**EXERCISE PROMPT:** The only acceptable reply is the number of lines in the material below that hold "ارتباطات".
————
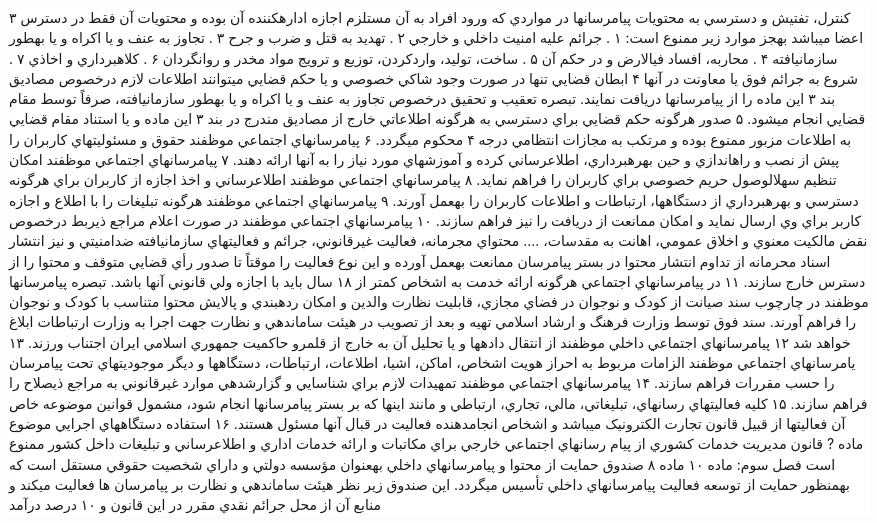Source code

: ۳ 
کنترل، تفتيش و دسترسي به محتويات پيامرسانها در مواردي که ورود افراد به آن مستلزم اجازه ادارهکننده آن بوده و محتويات آن فقط در دسترس اعضا ميباشد بهجز موارد زير ممنوع است: 
۱ . جرائم عليه امنيت داخلي و خارجي 
۲ . تهديد به قتل و ضرب و جرح 
۳ . تجاوز به عنف و يا اکراه و يا بهطور سازمانيافته 
۴ . محاربه، افساد فيالارض و در حکم آن 
۵ . ساخت، توليد، واردکردن، توزيع و ترويج مواد مخدر و روانگردان ۶ . کلاهبرداري و اخاذي 
۷ . شروع به جرائم فوق يا معاونت در آنها 
۴
ابطان قضايي تنها در صورت وجود شاکي خصوصي و يا حکم قضايي ميتوانند اطلاعات لازم درخصوص مصاديق بند ۳ اين ماده را از پيامرسانها دريافت نمايند. 
تبصره 
تعقيب و تحقيق درخصوص تجاوز به عنف و يا اکراه و يا بهطور سازمانيافته، صرفاً توسط مقام قضايي انجام ميشود. 
۵ 
صدور هرگونه حکم قضايي براي دسترسي به هرگونه اطلاعاتي خارج از مصاديق مندرج در بند ۳ اين ماده و يا استناد مقام قضايي به اطلاعات مزبور ممنوع بوده و مرتکب به مجازات انتظامي درجه ۴ محکوم ميگردد. 
۶ 
پيامرسانهاي اجتماعي موظفند حقوق و مسئوليتهاي کاربران را پيش از نصب و راهاندازي و حين بهرهبرداري، اطلاعرساني کرده و آموزشهاي مورد نياز را به آنها ارائه دهند. 
۷ 
پيامرسانهاي اجتماعي موظفند امکان تنظيم سهلالوصول حريم خصوصي براي کاربران را فراهم نمايد. 
۸ 
پيامرسانهاي اجتماعي موظفند اطلاعرساني و اخذ اجازه از کاربران براي هرگونه دسترسي و بهرهبرداري از دستگاهها، ارتباطات و اطلاعات کاربران را بهعمل آورند. 
۹ 
پيامرسانهاي اجتماعي موظفند هرگونه تبليغات را با اطلاع و اجازه کاربر براي وي ارسال نمايد و امکان ممانعت از دريافت را نيز فراهم سازند. 
۱۰ 
پيامرسانهاي اجتماعي موظفند در صورت اعلام مراجع ذيربط درخصوص نقض مالکيت معنوي و اخلاق عمومي، اهانت به مقدسات، .... محتواي مجرمانه، فعاليت غيرقانوني، جرائم و فعاليتهاي سازمانيافته ضدامنيتي و نيز انتشار اسناد محرمانه از تداوم انتشار محتوا در بستر پيامرسان ممانعت بهعمل آورده و اين نوع فعاليت را موقتاً تا صدور رأي قضايي متوقف و محتوا را از دسترس خارج سازند. 
۱۱ 
در پيامرسانهاي اجتماعي هرگونه ارائه خدمت به اشخاص کمتر از ۱۸ سال بايد با اجازه ولي قانوني آنها باشد.
تبصره 
پيامرسانها موظفند در چارچوب سند صيانت از کودک و نوجوان در فضاي مجازي، قابليت نظارت والدين و امکان ردهبندي و پالايش محتوا متناسب با کودک و نوجوان را فراهم آورند. سند فوق توسط وزارت فرهنگ و ارشاد اسلامي تهيه و بعد از تصويب در هيئت ساماندهي و نظارت جهت اجرا به وزارت ارتباطات ابلاغ خواهد شد 
۱۲ 
پيامرسانهاي اجتماعي داخلي موظفند از انتقال دادهها و يا تحليل آن به خارج از قلمرو حاکميت جمهوري اسلامي ايران اجتناب ورزند. 
۱۳ 
يامرسانهاي اجتماعي موظفند الزامات مربوط به احراز هويت اشخاص، اماکن، اشيا، اطلاعات، ارتباطات، دستگاهها و ديگر موجوديتهاي تحت پيامرسان را حسب مقررات فراهم سازند. 
۱۴ 
پيامرسانهاي اجتماعي موظفند تمهيدات لازم براي شناسايي و گزارشدهي موارد غيرقانوني به مراجع ذيصلاح را فراهم سازند. 
۱۵ 
کليه فعاليتهاي رسانهاي، تبليغاتي، مالي، تجاري، ارتباطي و مانند اينها که بر بستر پيامرسانها انجام شود، مشمول قوانين موضوعه خاص آن فعاليتها از قبيل قانون تجارت الکترونيک ميباشد و اشخاص انجامدهنده فعاليت در قبال آنها مسئول هستند. 
۱۶ 
استفاده دستگاههاي اجرايي موضوع ماده ? قانون مديريت خدمات کشوري از پيام رسانهاي اجتماعي خارجي براي مکاتبات و ارائه خدمات اداري و اطلاعرساني و تبليغات داخل کشور ممنوع است 
فصل سوم: 
ماده ۱۰
ماده ۸ 
صندوق حمايت از محتوا و پيامرسانهاي داخلي بهعنوان مؤسسه دولتي و داراي شخصيت حقوقي مستقل است که بهمنظور حمايت از توسعه فعاليت پيامرسانهاي داخلي تأسيس ميگردد. اين صندوق زير نظر هيئت ساماندهي و نظارت بر پيامرسان ها فعاليت ميکند و منابع آن از محل جرائم نقدي مقرر در اين قانون و ۱۰ درصد درآمد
————
**ANSWER TO THIS PROBLEM:** 3